▸ **Given entries**
......
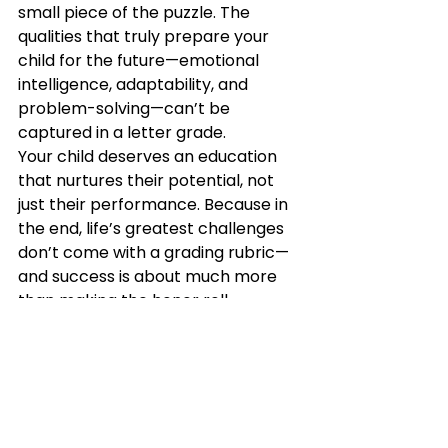
small piece of the puzzle. The 
qualities that truly prepare your 
child for the future—emotional 
intelligence, adaptability, and 
problem-solving—can’t be 
captured in a letter grade.
Your child deserves an education 
that nurtures their potential, not 
just their performance. Because in 
the end, life’s greatest challenges 
don’t come with a grading rubric—
and success is about much more 
than making the honor roll.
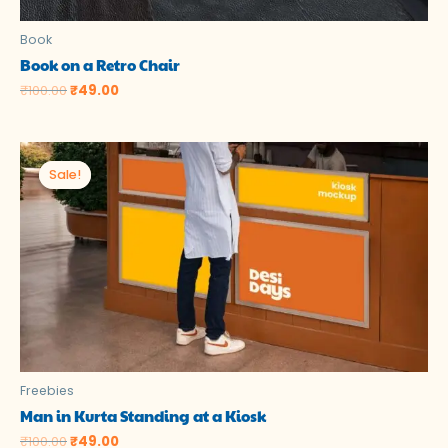
Book
Book on a Retro Chair
₹
100.00
₹
49.00
Original
Current
price
price
Sale!
Sale!
was:
is:
₹100.00.
₹49.00.
Freebies
Man in Kurta Standing at a Kiosk
₹
100.00
₹
49.00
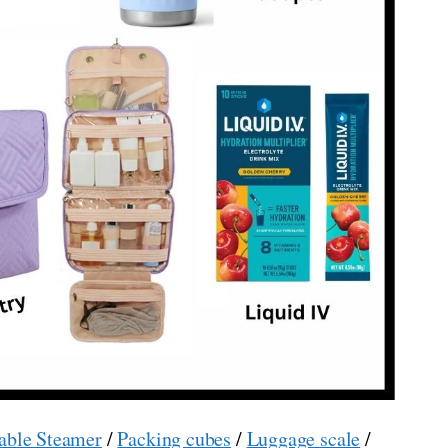
able Steamer
/
Packing cubes
/
Luggage scale
/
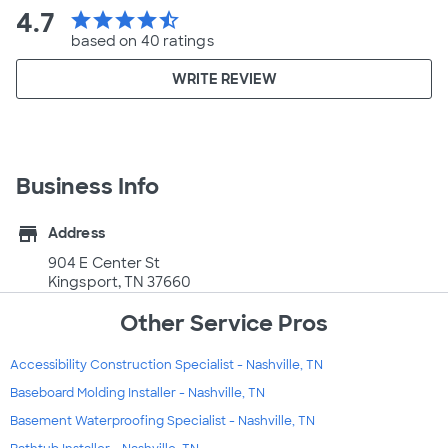
4.7
star
star
star
star
star_half
based on 40 ratings
WRITE REVIEW
Business Info
store
Address
904 E Center St
Kingsport, TN 37660
Other Service Pros
Accessibility Construction Specialist - Nashville, TN
Baseboard Molding Installer - Nashville, TN
Basement Waterproofing Specialist - Nashville, TN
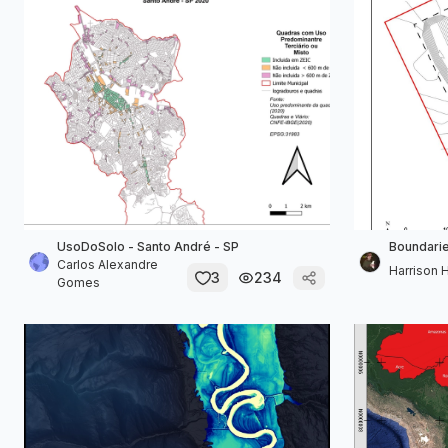
UsoDoSolo - Santo André - SP
Boundarie
Carlos Alexandre
Harrison 
3
234
Gomes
......
▸ **Work instructions**
All the lines above are to be given again exactly as they read, with the pictures removed.

▸ **Reply to the task**
small piece of the puzzle. The 
qualities that truly prepare your 
child for the future—emotional 
intelligence, adaptability, and 
problem-solving—can’t be 
captured in a letter grade.
Your child deserves an education 
that nurtures their potential, not 
just their performance. Because in 
the end, life’s greatest challenges 
don’t come with a grading rubric—
and success is about much more 
than making the honor roll.
Book
Book on a Retro Chair
₹
100.00
₹
49.00
Original
Current
price
price
Sale!
Sale!
was:
is:
₹100.00.
₹49.00.
Freebies
Man in Kurta Standing at a Kiosk
₹
100.00
₹
49.00
able Steamer
/
Packing cubes
/
Luggage scale
/
4.7
star
star
star
star
star_half
based on 40 ratings
WRITE REVIEW
Business Info
store
Address
904 E Center St
Kingsport, TN 37660
Other Service Pros
Accessibility Construction Specialist - Nashville, TN
Baseboard Molding Installer - Nashville, TN
Basement Waterproofing Specialist - Nashville, TN
UsoDoSolo - Santo André - SP
Boundarie
Carlos Alexandre
Harrison 
3
234
Gomes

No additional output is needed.